→ **What you need to do**
Please write out the Evans Evans biography below word for word, leaving nothing changed.

→ **Excerpt to read**
▬▬▬
Evans Evans (born November 26, 1936) is an American actress known for playing the part of Velma Davis in the 1967 film Bonnie and Clyde.

Born in Bluefield, West Virginia, Evans has appeared in over 25 feature film and television projects, including the 1961 Twilight Zone episode  "A Hundred Yards Over the Rim", the 1961 Gunsmoke episode “Harper’s Blood”, the Alfred Hitchcock Presents episode "The Big Score", and the Alfred Hitchcock Hour episode "I Saw The Whole Thing".

Evans Evans appeared as Flirt Conroy in The Dark at the Top of the Stairs at the Music Box Theatre in New York; her role was one of the most memorable performances on Broadway in 1957. She worked with Teresa Wright, Pat Hingle and Sandy Dennis.

Evans married director John Frankenheimer on December 13, 1963; they remained married until his death on July 6, 2002.

Partial filmography 
 All Fall Down (1962) as Hedy
 Grand Prix (1966) as Mrs. Randolph (uncredited)
▬▬▬
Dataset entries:
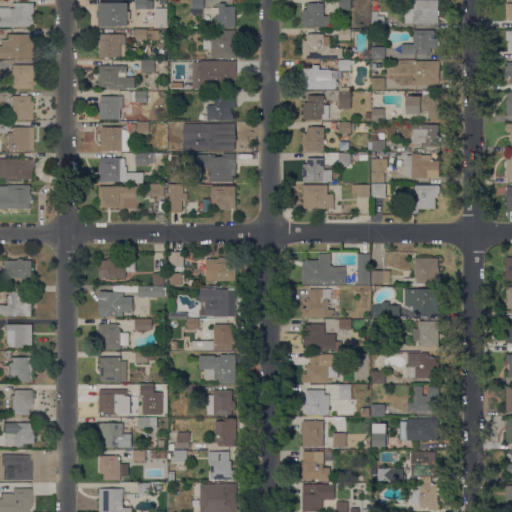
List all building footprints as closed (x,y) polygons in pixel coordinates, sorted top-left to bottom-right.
[(153,0),(153,9),(135,9),(135,0),(153,0)] [(204,0),(204,8),(202,8),(202,14),(192,14),(192,0),(204,0)] [(339,9),(339,0),(350,0),(351,9),(339,9)] [(405,23),(404,8),(413,8),(413,0),(438,0),(438,23),(405,23)] [(0,26),(0,7),(8,7),(8,8),(13,8),(13,2),(32,2),(32,26),(0,26)] [(120,26),(111,26),(111,27),(109,27),(109,26),(100,26),(100,15),(99,15),(99,9),(99,2),(129,2),(129,24),(120,24),(120,26)] [(225,6),(236,6),(235,27),(230,27),(230,28),(227,28),(227,27),(215,27),(215,20),(213,20),(213,18),(215,18),(215,16),(216,16),(216,13),(211,13),(211,7),(217,7),(217,5),(219,5),(219,3),(225,3),(225,6)] [(303,27),(303,21),(302,21),(302,13),(303,13),(303,9),(307,9),(307,3),(323,3),(324,16),(331,16),(331,26),(303,27)] [(167,7),(168,28),(155,28),(155,7),(167,7)] [(372,27),(372,11),(378,11),(378,15),(384,15),(384,27),(372,27)] [(135,40),(135,29),(147,29),(160,30),(160,39),(151,39),(151,38),(147,38),(147,40),(135,40)] [(211,58),(211,49),(203,48),(203,38),(211,38),(211,33),(223,33),(223,29),(236,29),(236,58),(211,58)] [(338,40),(338,29),(351,29),(351,40),(338,40)] [(434,29),(434,38),(438,38),(438,40),(439,40),(439,45),(438,45),(438,48),(431,48),(431,53),(402,53),(402,43),(414,43),(414,29),(434,29)] [(0,46),(1,46),(1,40),(7,39),(7,33),(30,33),(30,51),(32,51),(32,57),(0,57),(0,46)] [(99,57),(99,39),(100,39),(100,33),(124,34),(125,35),(125,44),(127,44),(127,55),(120,55),(120,57),(116,57),(116,58),(113,58),(113,57),(108,57),(108,58),(105,58),(105,57),(99,57)] [(303,58),(303,40),(307,40),(307,34),(324,34),(324,36),(330,36),(330,47),(342,47),(342,58),(303,58)] [(165,41),(164,53),(157,53),(157,41),(165,41)] [(371,58),(371,46),(385,46),(385,58),(371,58)] [(188,85),(189,59),(172,58),(170,84),(188,85)] [(154,71),(141,71),(142,60),(155,60),(154,71)] [(201,89),(201,88),(193,88),(193,61),(201,61),(201,60),(236,60),(236,89),(201,89)] [(338,60),(354,60),(354,65),(351,65),(351,70),(338,70),(338,60)] [(440,84),(412,84),(412,80),(415,80),(415,60),(440,60),(440,84)] [(10,88),(10,68),(13,68),(13,64),(32,64),(32,88),(10,88)] [(319,69),(332,69),(332,70),(342,70),(342,78),(336,78),(336,80),(338,81),(338,85),(336,86),(336,88),(302,88),(302,68),(313,68),(313,64),(319,64),(319,69)] [(135,77),(135,87),(126,87),(126,89),(110,89),(110,86),(99,86),(99,65),(126,65),(126,72),(118,72),(118,77),(135,77)] [(371,89),(371,77),(385,77),(385,90),(371,89)] [(350,108),(339,108),(339,91),(339,86),(351,87),(351,91),(350,108)] [(135,102),(135,90),(147,90),(147,102),(135,102)] [(207,102),(214,102),(214,91),(235,91),(236,106),(232,107),(232,114),(233,113),(233,119),(207,119),(207,102)] [(440,107),(441,107),(441,118),(431,118),(431,111),(422,111),(422,114),(407,114),(407,96),(422,96),(422,94),(429,94),(429,92),(440,92),(440,107)] [(11,119),(11,95),(29,95),(29,101),(31,101),(32,101),(32,103),(32,108),(31,108),(31,119),(11,119)] [(324,95),(324,104),(329,104),(329,119),(304,119),(304,112),(302,112),(302,106),(303,106),(303,101),(307,101),(307,95),(324,95)] [(99,101),(100,101),(100,96),(123,96),(123,108),(120,108),(120,119),(99,119),(99,101)] [(372,121),(372,108),(384,108),(384,120),(372,121)] [(137,133),(137,121),(156,121),(156,128),(151,128),(151,130),(149,130),(149,133),(137,133)] [(199,121),(199,133),(187,132),(187,121),(199,121)] [(339,133),(339,121),(351,121),(351,133),(339,133)] [(186,123),(186,131),(182,131),(182,130),(176,130),(176,123),(186,123)] [(413,124),(439,123),(439,137),(442,137),(442,142),(439,142),(439,146),(422,146),(422,145),(420,145),(420,143),(413,143),(413,139),(411,139),(411,133),(413,133),(413,124)] [(11,126),(32,126),(32,150),(7,150),(7,132),(11,132),(11,130),(9,130),(9,128),(11,128),(11,126)] [(105,127),(122,127),(122,128),(129,131),(129,151),(122,151),(117,151),(117,152),(114,152),(114,150),(113,150),(113,152),(110,152),(110,151),(101,151),(101,140),(100,140),(98,139),(98,134),(100,132),(101,133),(101,130),(100,130),(100,128),(101,128),(101,126),(105,126),(105,127)] [(216,151),(216,150),(201,150),(201,133),(207,133),(207,131),(208,130),(214,127),(214,126),(231,126),(231,133),(235,133),(235,138),(236,138),(236,143),(235,143),(235,151),(216,151)] [(324,145),(322,145),(322,151),(303,151),(303,144),(302,144),(302,136),(303,136),(303,132),(307,132),(307,126),(324,126),(324,145)] [(372,139),(385,139),(385,151),(372,151),(372,139)] [(339,141),(349,141),(349,149),(339,149),(339,141)] [(154,152),(154,163),(148,163),(148,165),(135,165),(135,152),(154,152)] [(351,164),(348,164),(348,166),(339,166),(339,152),(351,152),(351,164)] [(209,181),(209,169),(208,168),(186,168),(186,154),(215,154),(215,156),(223,156),(223,153),(235,153),(235,169),(236,169),(236,175),(232,175),(232,176),(234,176),(234,180),(233,180),(233,181),(209,181)] [(406,155),(412,155),(412,153),(421,153),(421,154),(431,154),(431,160),(440,160),(440,170),(439,170),(439,177),(427,177),(427,178),(412,178),(412,177),(406,175),(406,155)] [(144,172),(143,183),(127,183),(127,181),(100,181),(100,170),(99,170),(99,165),(100,165),(100,157),(121,157),(121,158),(125,158),(125,166),(127,166),(127,172),(144,172)] [(324,169),(332,169),(332,182),(303,181),(303,175),(302,175),(302,168),(303,168),(303,164),(307,164),(307,157),(324,157),(324,169)] [(8,181),(8,177),(0,176),(0,158),(32,159),(32,163),(34,163),(34,170),(32,170),(32,179),(21,179),(21,181),(8,181)] [(371,158),(387,158),(387,170),(385,170),(385,182),(371,182),(371,158)] [(385,183),(385,197),(372,196),(372,183),(385,183)] [(148,196),(148,184),(164,184),(164,196),(148,196)] [(182,212),(168,212),(168,199),(170,199),(170,184),(183,184),(183,192),(187,192),(187,200),(182,200),(182,212)] [(303,208),(303,184),(328,184),(328,194),(334,194),(334,208),(303,208)] [(370,197),(356,197),(356,192),(352,192),(352,184),(370,184),(370,197)] [(7,185),(30,185),(30,195),(33,195),(33,201),(30,201),(30,208),(0,208),(0,185),(7,185)] [(411,208),(411,193),(415,193),(415,185),(440,185),(440,193),(439,193),(439,197),(436,197),(436,208),(411,208)] [(139,186),(139,208),(124,208),(124,207),(117,207),(117,208),(111,208),(111,207),(99,207),(99,186),(139,186)] [(211,186),(236,186),(236,207),(225,207),(225,208),(217,208),(217,207),(212,207),(212,198),(211,198),(211,186)] [(170,267),(170,252),(184,252),(184,266),(170,267)] [(302,260),(319,260),(319,253),(331,253),(331,264),(332,266),(345,266),(345,272),(346,272),(346,284),(302,284),(302,260)] [(358,253),(370,253),(370,284),(358,284),(358,253)] [(206,280),(206,258),(218,259),(218,258),(219,258),(219,257),(224,257),(224,258),(225,258),(225,259),(236,259),(236,280),(206,280)] [(438,257),(438,268),(439,268),(439,274),(438,274),(438,283),(426,283),(426,285),(403,285),(404,277),(414,277),(414,271),(415,271),(415,263),(414,263),(414,260),(415,261),(415,257),(438,257)] [(5,278),(5,260),(18,260),(18,258),(24,258),(24,260),(32,260),(32,283),(21,283),(21,278),(5,278)] [(99,277),(99,260),(108,260),(108,258),(114,258),(114,260),(135,260),(135,271),(126,271),(126,277),(99,277)] [(372,283),(371,270),(390,270),(390,283),(372,283)] [(153,285),(153,273),(164,272),(164,285),(153,285)] [(181,285),(170,285),(170,272),(181,272),(181,285)] [(138,286),(165,286),(165,297),(138,297),(138,286)] [(236,288),(236,316),(213,316),(213,311),(200,311),(200,288),(236,288)] [(331,288),(331,298),(328,298),(328,309),(334,309),(334,313),(332,313),(332,317),(302,317),(303,308),(307,308),(307,298),(309,298),(309,288),(331,288)] [(405,288),(437,288),(437,311),(413,311),(413,305),(405,305),(405,288)] [(0,315),(0,304),(6,304),(6,295),(8,295),(8,291),(32,291),(32,304),(32,315),(0,315)] [(100,316),(100,291),(124,291),(123,296),(133,296),(133,311),(123,311),(123,316),(100,316)] [(373,317),(373,305),(376,305),(376,304),(380,304),(384,301),(389,301),(389,305),(400,305),(400,317),(373,317)] [(199,329),(187,329),(187,315),(199,315),(198,318),(199,318),(199,329)] [(135,329),(135,319),(152,319),(152,329),(135,329)] [(340,329),(340,319),(352,319),(352,329),(340,329)] [(373,320),(382,320),(382,330),(372,330),(373,320)] [(420,345),(420,340),(413,340),(413,328),(420,328),(420,321),(439,321),(439,345),(420,345)] [(100,323),(119,324),(119,325),(120,325),(120,328),(118,328),(118,329),(121,329),(121,332),(129,332),(128,345),(121,344),(121,348),(105,348),(105,332),(100,332),(100,328),(99,328),(99,325),(100,325),(100,323)] [(324,324),(324,333),(336,334),(336,340),(342,340),(342,351),(335,351),(335,349),(306,349),(306,345),(304,345),(304,334),(306,334),(306,323),(324,324)] [(22,344),(21,347),(13,347),(13,342),(5,342),(5,324),(33,324),(33,345),(22,344)] [(193,349),(193,340),(214,340),(214,324),(233,324),(233,334),(235,334),(235,336),(236,336),(236,342),(235,342),(235,344),(233,344),(233,349),(193,349)] [(385,336),(385,350),(372,349),(372,336),(385,336)] [(136,362),(136,352),(154,352),(154,360),(148,360),(148,362),(136,362)] [(429,353),(429,356),(436,356),(436,362),(439,362),(439,377),(407,377),(407,365),(408,365),(408,352),(429,353)] [(328,364),(328,377),(331,376),(331,380),(328,380),(328,382),(303,382),(303,373),(307,373),(307,364),(309,364),(309,353),(341,353),(341,364),(330,364),(328,364)] [(220,382),(220,379),(205,379),(205,369),(199,369),(199,355),(215,355),(215,357),(220,357),(220,354),(236,354),(236,382),(220,382)] [(127,381),(100,381),(100,370),(99,370),(99,364),(100,364),(100,356),(121,357),(121,360),(127,361),(127,381)] [(16,382),(16,377),(8,377),(8,362),(11,362),(11,359),(10,359),(10,357),(32,357),(33,381),(16,382)] [(372,383),(372,370),(386,371),(386,383),(372,383)] [(142,395),(141,385),(158,385),(158,392),(154,392),(154,395),(142,395)] [(191,394),(190,385),(199,385),(199,394),(191,394)] [(339,399),(339,385),(351,385),(352,399),(339,399)] [(408,410),(408,402),(414,402),(414,385),(423,385),(423,395),(428,395),(428,386),(440,386),(440,411),(408,410)] [(232,389),(232,401),(235,401),(236,403),(236,404),(236,406),(235,409),(232,409),(232,415),(214,415),(214,414),(207,414),(207,394),(214,394),(214,389),(232,389)] [(329,415),(306,415),(306,409),(304,409),(304,400),(306,400),(306,389),(324,389),(324,394),(329,394),(329,415)] [(11,414),(11,395),(13,395),(13,392),(13,390),(32,390),(32,396),(33,396),(33,403),(32,403),(32,408),(28,408),(28,414),(11,414)] [(127,390),(127,393),(130,393),(130,397),(126,397),(126,411),(119,411),(119,414),(111,414),(111,412),(99,412),(99,390),(127,390)] [(372,416),(372,403),(385,404),(385,416),(372,416)] [(361,416),(361,407),(370,407),(370,416),(361,416)] [(157,417),(157,428),(138,428),(138,418),(157,417)] [(501,417),(484,417),(484,441),(501,440),(501,417)] [(223,421),(223,418),(236,418),(236,446),(218,446),(218,442),(215,442),(215,421),(223,421)] [(407,440),(407,418),(438,418),(438,439),(407,440)] [(323,446),(302,446),(302,444),(303,444),(303,442),(302,442),(302,434),(301,434),(301,430),(302,430),(302,428),(301,427),(301,422),(303,421),(303,420),(324,420),(323,446)] [(3,422),(32,422),(32,443),(21,443),(21,446),(13,446),(13,445),(0,445),(0,432),(3,432),(3,422)] [(123,442),(116,442),(116,447),(99,447),(99,422),(123,422),(123,442)] [(177,448),(177,432),(190,432),(190,448),(177,448)] [(346,433),(346,447),(333,446),(333,432),(346,433)] [(387,446),(373,446),(373,432),(387,433),(387,446)] [(127,448),(116,450),(117,461),(128,459),(127,448)] [(133,461),(134,450),(151,450),(151,455),(146,455),(146,461),(133,461)] [(187,450),(187,461),(173,461),(173,450),(187,450)] [(208,461),(208,451),(230,451),(229,460),(231,460),(231,470),(236,470),(236,479),(230,479),(230,480),(228,480),(228,479),(223,479),(223,480),(221,480),(221,479),(219,479),(219,480),(216,480),(216,479),(215,479),(215,481),(212,481),(212,479),(211,479),(211,477),(210,477),(210,475),(211,475),(211,471),(210,471),(210,469),(211,469),(211,465),(210,465),(210,463),(211,463),(211,461),(208,461)] [(323,467),(330,467),(330,479),(318,479),(318,481),(315,481),(315,479),(302,479),(303,451),(323,451),(323,466),(323,467)] [(436,451),(436,461),(441,461),(441,466),(440,466),(439,476),(412,476),(412,471),(410,471),(410,469),(403,469),(403,459),(409,459),(409,451),(436,451)] [(11,455),(29,455),(29,460),(32,460),(32,462),(32,468),(32,479),(11,479),(11,459),(8,459),(8,457),(11,457),(11,455)] [(118,461),(121,461),(121,464),(128,464),(128,477),(121,477),(121,479),(104,479),(104,473),(100,473),(100,469),(99,469),(99,462),(100,462),(100,455),(118,455),(118,461)] [(378,467),(392,468),(391,481),(377,481),(378,470),(378,467)] [(138,494),(138,482),(150,481),(150,494),(138,494)] [(200,511),(200,484),(224,484),(224,483),(236,483),(236,511),(200,511)] [(438,483),(438,486),(439,487),(439,488),(439,492),(439,493),(438,494),(438,502),(440,502),(440,509),(428,509),(428,507),(420,507),(420,504),(410,504),(410,484),(420,484),(420,483),(438,483)] [(323,499),(323,511),(302,511),(303,484),(335,484),(335,499),(323,499)] [(11,511),(11,493),(13,493),(13,488),(32,488),(32,494),(33,494),(32,506),(28,506),(28,511),(11,511)] [(123,488),(123,507),(132,507),(132,511),(99,511),(100,488),(123,488)] [(336,511),(336,501),(348,501),(348,511),(336,511)] [(372,511),(372,502),(385,502),(385,511),(372,511)]
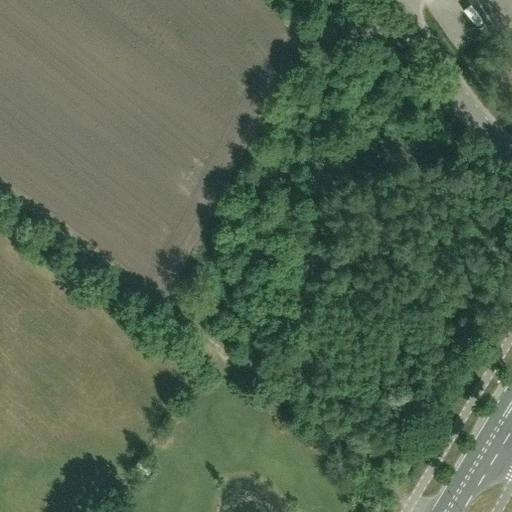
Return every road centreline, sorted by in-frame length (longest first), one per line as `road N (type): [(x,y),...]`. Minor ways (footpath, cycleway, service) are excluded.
road 1 (track): [(0,187),(219,348),(408,506)]
road 2 (unclassified): [(511,130),(412,0)]
road 3 (primary): [(446,511),(511,408)]
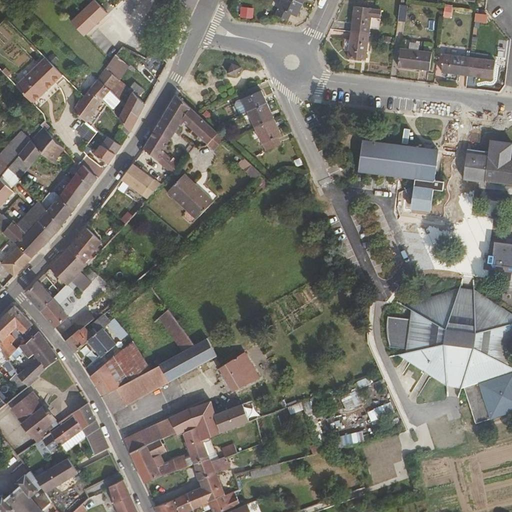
▬▬▬
→ **Output below**
Evans Evans (born November 26, 1936) is an American actress known for playing the part of Velma Davis in the 1967 film Bonnie and Clyde.

Born in Bluefield, West Virginia, Evans has appeared in over 25 feature film and television projects, including the 1961 Twilight Zone episode  "A Hundred Yards Over the Rim", the 1961 Gunsmoke episode “Harper’s Blood”, the Alfred Hitchcock Presents episode "The Big Score", and the Alfred Hitchcock Hour episode "I Saw The Whole Thing".

Evans Evans appeared as Flirt Conroy in The Dark at the Top of the Stairs at the Music Box Theatre in New York; her role was one of the most memorable performances on Broadway in 1957. She worked with Teresa Wright, Pat Hingle and Sandy Dennis.

Evans married director John Frankenheimer on December 13, 1963; they remained married until his death on July 6, 2002.

Partial filmography 
 All Fall Down (1962) as Hedy
 Grand Prix (1966) as Mrs. Randolph (uncredited)